In [83]:
import pandas as pd
import numpy as np
import sys
from pathlib import Path

# Añadir src al path
src_path = Path.cwd().parent / 'src'
sys.path.append(str(src_path))
from sklearn.model_selection import train_test_split, GridSearchCV, cross_val_score
from sklearn.preprocessing import StandardScaler, RobustScaler
from sklearn.metrics import mean_squared_error, mean_absolute_error, r2_score
from xgboost import XGBRegressor
from lightgbm import LGBMRegressor
from sklearn.ensemble import RandomForestRegressor
import warnings
warnings.filterwarnings('ignore')

from utils import *

BASE_DIR = Path.cwd().parent

In [84]:
features = pd.read_csv(f'{BASE_DIR}/data/features.csv')

### Let's see which model we are gonna use to tackle this problem

In [85]:
from sklearn.model_selection import GridSearchCV
from xgboost import XGBRegressor
from sklearn.ensemble import RandomForestRegressor
from lightgbm import LGBMRegressor

# Seleccionar features para el modelo
# feature_columns = [
#     'year_established',
#        'annual_revenue', 'total_payroll', 
#        'num_employees',
#        'num_quotes', 'num_products_requested',
#        'avg_premium', 'min_premium', 'max_premium', 'carrier_diversity', 'premium_range','num_carriers', 'total_quotes',
#        'carrier_concentration', 'product_concentration', 'std_premium','sum_premium',
#        'iqr_premium', 'premium_skewness',  'premium_to_revenue_ratio',
#        'quotes_per_employee', 'quotes_per_million_revenue'
    
#     # One-hot encoded (se generan automáticamente)
#  ] 

excluded_features = ['account_uuid', 'state', 'business_structure','industry', 'subindustry',  'index','account_value','region','premium_range_bins','premium_log','premium_log_bins','premium_range']
feature_columns = list(set(features.columns) - set(excluded_features))
X = features[feature_columns]
y = features['account_value']



# Preparar datos
# Crear bins, por ejemplo 10 percentiles
y_binned = pd.qcut(y, q=10, duplicates='drop')  # divide y en 10 grupos
X_train, X_val, y_train, y_val = train_test_split(X, y, test_size=0.2, random_state=42,stratify=y_binned)

--- --- ---

Proceed with the model-training notebook from its final line by writing the code that would come next. The entries that come after this are not needed.

Data extracted from a collection –
--- --- ---

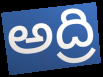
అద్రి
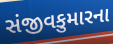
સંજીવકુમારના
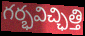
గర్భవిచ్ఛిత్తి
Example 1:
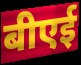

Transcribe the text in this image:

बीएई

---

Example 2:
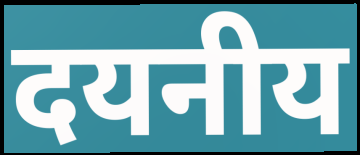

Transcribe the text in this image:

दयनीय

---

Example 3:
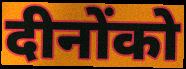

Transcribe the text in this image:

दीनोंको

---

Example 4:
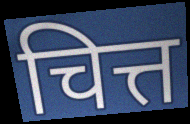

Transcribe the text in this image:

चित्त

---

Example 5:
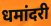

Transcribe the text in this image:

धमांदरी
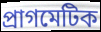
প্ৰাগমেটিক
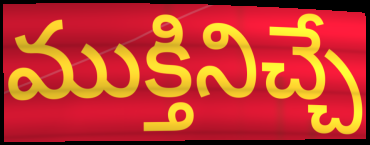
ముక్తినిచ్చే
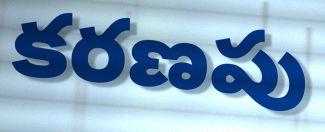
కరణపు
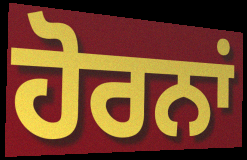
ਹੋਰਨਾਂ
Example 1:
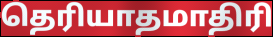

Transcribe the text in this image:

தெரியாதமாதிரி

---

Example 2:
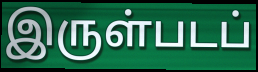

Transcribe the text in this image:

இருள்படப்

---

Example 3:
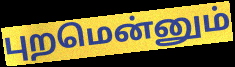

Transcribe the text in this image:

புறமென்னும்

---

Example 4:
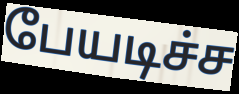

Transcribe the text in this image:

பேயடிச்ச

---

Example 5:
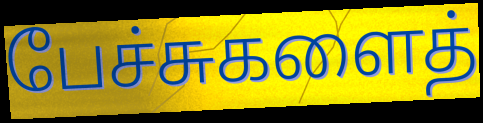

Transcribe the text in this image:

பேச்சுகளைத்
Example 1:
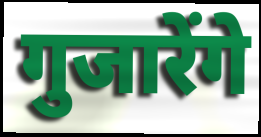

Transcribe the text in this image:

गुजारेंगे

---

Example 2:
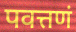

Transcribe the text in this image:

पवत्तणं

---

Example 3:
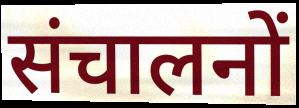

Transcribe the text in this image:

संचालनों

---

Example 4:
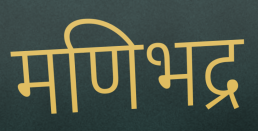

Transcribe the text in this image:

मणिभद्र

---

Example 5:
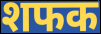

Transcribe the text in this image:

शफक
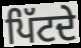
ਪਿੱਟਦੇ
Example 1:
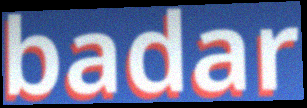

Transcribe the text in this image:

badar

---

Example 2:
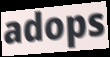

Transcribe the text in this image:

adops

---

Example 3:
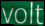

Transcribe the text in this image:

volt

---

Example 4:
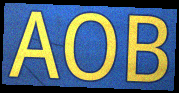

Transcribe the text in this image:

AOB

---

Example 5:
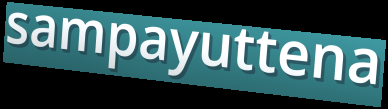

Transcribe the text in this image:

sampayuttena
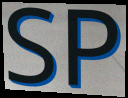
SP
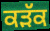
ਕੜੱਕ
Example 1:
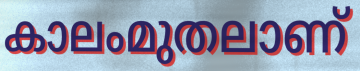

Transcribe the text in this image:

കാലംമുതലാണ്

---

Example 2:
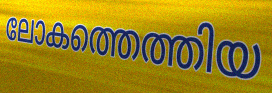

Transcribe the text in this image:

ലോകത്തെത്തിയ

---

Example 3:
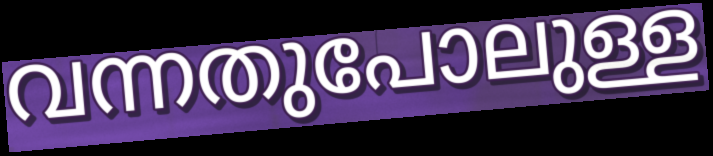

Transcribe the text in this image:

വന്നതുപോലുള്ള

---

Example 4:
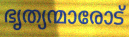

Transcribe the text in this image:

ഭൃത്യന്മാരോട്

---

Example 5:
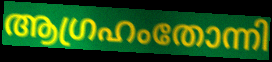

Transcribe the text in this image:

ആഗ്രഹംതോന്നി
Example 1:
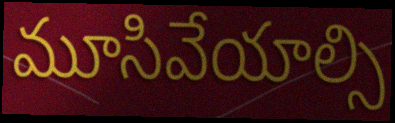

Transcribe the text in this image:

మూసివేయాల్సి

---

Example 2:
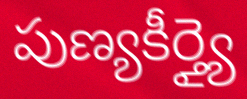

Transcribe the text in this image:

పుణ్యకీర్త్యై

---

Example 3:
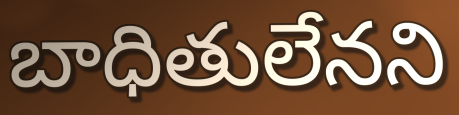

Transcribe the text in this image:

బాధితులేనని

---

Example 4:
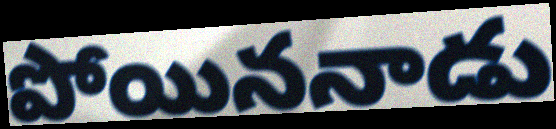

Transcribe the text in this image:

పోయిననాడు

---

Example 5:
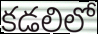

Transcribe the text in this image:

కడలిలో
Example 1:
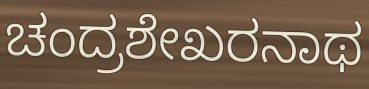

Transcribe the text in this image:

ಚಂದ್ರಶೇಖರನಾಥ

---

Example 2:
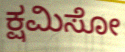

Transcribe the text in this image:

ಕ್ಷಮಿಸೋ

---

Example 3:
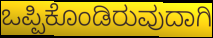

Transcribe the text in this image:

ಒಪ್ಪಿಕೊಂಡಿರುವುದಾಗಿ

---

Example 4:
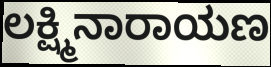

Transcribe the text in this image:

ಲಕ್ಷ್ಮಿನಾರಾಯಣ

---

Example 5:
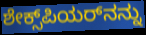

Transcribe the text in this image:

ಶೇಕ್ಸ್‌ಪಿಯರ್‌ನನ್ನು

--- --- ---

Solved exercise –
# The reason we are applying this log transformation is to reduce the impact of extreme values (outliers) in the target variable as we have seen in the EDA phase. 
# This can help improve the model's performance and stability. However, remember to reverse this transformation when interpreting the model's predictions and calculating
# metrics on the original scale such as RMSE or MAE.
# This is done using the np.expm1 function, which is the inverse of np.log


# y_train = np.log1p(y_train)  # log(1 + y)
# y_val = np.log1p(y_val)  

In [87]:

# Models to compare
models = {
    'XGBoost': XGBRegressor(
        n_estimators=500,
        max_depth=4,
        learning_rate=0.01,
        subsample=0.7,
        colsample_bytree=0.6,
        random_state=42,
        reg_lambda= 0.5, 
        reg_alpha=1.0,
        eval_metric='rmse'
        
    ),
    'Random Forest': RandomForestRegressor(
        n_estimators=500,
        max_depth=7,
        min_samples_split=2,
        min_samples_leaf= 1,
        random_state=42,
        n_jobs=-1
    ),
    'LightGBM': LGBMRegressor(
        n_estimators=500,
        max_depth=7,
        learning_rate=0.01,
        random_state=42,
        reg_lambda= 0.5, 
        reg_alpha=1.0,
        metric='rmse',
        verbosity=-1  
    )
}

results = {}
for name, model in models.items():
    trained_model, rmse, pred = evaluate_model(model, X_train, X_val, y_train, y_val, name)
    results[name] = {'model': trained_model, 'rmse': rmse, 'predictions': pred}

# Seleccionar mejor modelo
best_model_name = min(results.keys(), key=lambda x: results[x]['rmse'])
best_model = results[best_model_name]['model']
print(f"\n Best model: {best_model_name}")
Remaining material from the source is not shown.